La conoscenza: la sua importanza e i suoi limiti
Dopo l'invettiva contro Firenze, inizia il vero e proprio tema del Canto XXVI dell’Inferno dantesco: la conoscenza, i suoi pericoli e i suoi limiti. Conoscere va bene, ma fino a un certo punto. Dio ha posto dei limiti all'uomo e tali limiti, per quanto estesi, non devono essere superati. Dante, lo sappiamo, è un poeta che ricerca il nuovo, ciò che non conosce. Ciò che è estraneo, la novità, porta al miglioramento dell'uomo. La sua prima opera si chiamava Vita nova, la vita che cambia, si rinnova, attraverso l'amore per Beatrice: di fronte alla novità non si guarda più con gli stessi occhi, ma con un sentimento e una «coscïenza» diversi. Anche la Commedia parla di cose nove, del tutto inaudite: il viaggio di Dante nel regno dei morti.

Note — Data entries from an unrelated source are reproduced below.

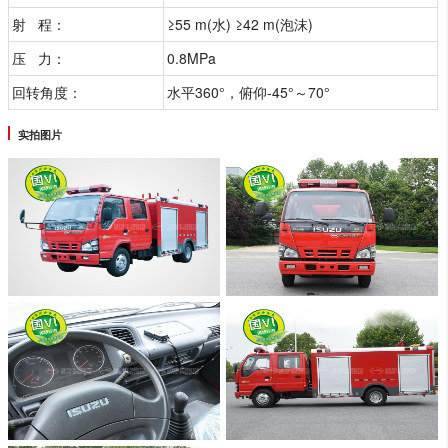
射 程：
≥55 m(水) ≥42 m(泡沫)
压 力：
0.8MPa
回转角度：
水平360°，俯仰-45°～70°
实拍图片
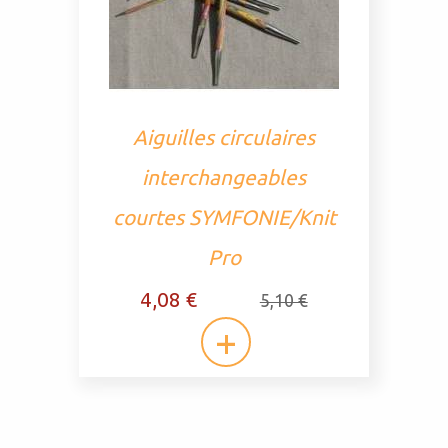
Aiguilles circulaires
interchangeables
courtes SYMFONIE/Knit
Pro
4,08 €
5,10 €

La conoscenza del nuovo («esperïenza» dirà Ulisse) è quindi fondamentale per il miglioramento della propria anima, per la sua nobilitazione. Nello Stilnovo, la nobilitazione dell'uomo avveniva attraverso l'esperienza, attraverso la donna gentile o angelicata, immagine in terra dello splendore divino. Dante riassume questo concetto nella formula «novo miracolo e gentile», in cui all’eccezionalità esteriore debba corrispondere un contenuto intimo virtuoso, nobile, «gentile» appunto (Vita nova, XXI, « Ne li occhi porta la mia donna Amore», v. 14). Come sappiamo dalla storia della Commedia, per raggiungere il bene bisogna passare attraverso il male e non solo rimanere in quello che consideriamo, a priori, il bene. Solo guardando il male in faccia, da vicino, possiamo riconoscere in noi i tratti del male, le implicazioni dei nostri pensieri, dei nostri gesti, delle nostre omissioni. Il male non è qualcosa che riguardi gli altri, ma se stessi: posso scorgere il male nell'altro, ma questo è molto meno importante dello scoprire il male in me stesso, poiché ciò che è fondamentale è sempre, per Dante, il bene e il male all'interno di sé.
La conoscenza svolge quindi un ruolo fondamentale nei riguardi della propria salvezza. In questo, il Canto di Ulisse trova la sua centralità, in quanto è emblematico di un modo sbagliato di concepire la conoscenza. Infatti, la conoscenza per Dante non si limita a una serie di nozioni: la conoscenza non è informazione, qualcosa di astratto, un insieme di dati relativi alla vita. La conoscenza è, innanzitutto, passione, è emozione, è desiderio. L'uomo raggiunge la conoscenza attraverso una forza emotiva che lo spinga verso ciò che è inusitato, che lo trascini verso la novità. L’uomo deve essere sensibile, quindi, a ciò che lo circonda, riconoscere in ciò che incontra l’eccezionalità della specie di sapere e perseguire il proprio percorso conoscitivo attraverso la selezione di ciò che entra in quel genere di conoscenza.